Committed to providing comprehensive support for global drug development

The Lymphotoxin-beta receptor (LTBR), also known as Tumor Necrosis Factor Receptor Superfamily Member 3 (TNFRSF3), is a cell-surface receptor involved in apoptosis and cytokine release. LTBR is a type I single-pass transmembrane protein and a member of the Tumor Necrosis Factor Receptor (TNFR) family; it plays a pivotal role in the development of secondary lymphoid organs. LTBR is expressed by a variety of immune cells—including lymphoid tissue stromal cells, myeloid cells, monocytes, alveolar macrophages, mast cells, dendritic cells (DCs), and most other immune cells—but is not expressed in T cells, B cells, or NK cells.

LTBR has two distinct natural ligands: LTα1β2 and LIGHT (TNFSF14). LTα1β2 does not bind to any molecule other than LTBR, ​​whereas LIGHT also binds to HVEM.

The Jurkat E6.1 Human LTBR Effector Reporter Cell Model—effectively simulates the signal transduction process of LTBR *in vivo*. The underlying principle is illustrated in the figure below.

Figure 1. Schematic Diagram of the Jurkat E6.1 Human LTBR Effector Reporter Cell Model

Figure 2. Recombinant LTBR Effector Reporter Cell stably expressing LTBR.

Figure 3. Dose Response of  Human LTBR Agonist Antibody in LTBR Effector Reporter Cell (C68).

Cell Passage Procedures

1.This cell line grows in suspension.
2.Upon receipt, cells should be thawed immediately or stored in liquid nitrogen until use.
3.Before thawing, pre-warm the water bath and culture medium to 37 °C, and prepare a small amount of dry ice.
4.Remove the cryovial from storage and transport it to the cell culture laboratory on dry ice.
5.Rapidly thaw the cells in a 37 °C water bath. Once the cells are completely thawed, spray the cryovial with 70% ethanol for disinfection and transfer it to a biosafety cabinet.
6.Add 10 mL of pre-warmed culture medium into a 15 mL centrifuge tube. Transfer the contents of the cryovial into the tube and centrifuge at 1000 rpm for 5 minutes.
7.Carefully discard the supernatant. Resuspend the cell pellet in 5 mL of pre-warmed culture medium by gentle pipetting. Immediately perform cell counting and adjust the cell density to 3–6 × 10⁵ cells/mL based on the counting results, then transfer the cells into a culture flask.
8.Count the cells every 1–2 days. When the cell density exceeds 1 × 10⁶ cells/mL, passage the cells promptly or add fresh culture medium. Maintain the cell density between 2 × 10⁵ and 1 × 10⁶ cells/mL.

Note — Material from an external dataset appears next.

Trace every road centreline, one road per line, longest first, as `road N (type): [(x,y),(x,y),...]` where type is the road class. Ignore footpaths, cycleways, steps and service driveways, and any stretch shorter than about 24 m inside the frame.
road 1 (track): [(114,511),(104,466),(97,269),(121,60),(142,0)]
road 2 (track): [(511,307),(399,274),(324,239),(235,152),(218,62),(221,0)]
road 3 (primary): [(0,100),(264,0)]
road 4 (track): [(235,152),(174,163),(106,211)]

Suspension Cell Cryopreservation Procedure:

1.Collect 8 × 10⁶ cells, centrifuge, and discard the supernatant.
2.Add 1 mL of cell freezing medium (90% FBS + 10% DMSO) and gently pipette to mix thoroughly. Transfer the suspension into a cryovial.
3.Immediately place the cryovial into a controlled-rate freezing container (Nalgene 5100-0001), fill with isopropanol up to the indicated level, and store at −80 °C.
4.After 24 hours, transfer the cryovial to liquid nitrogen for long-term storage.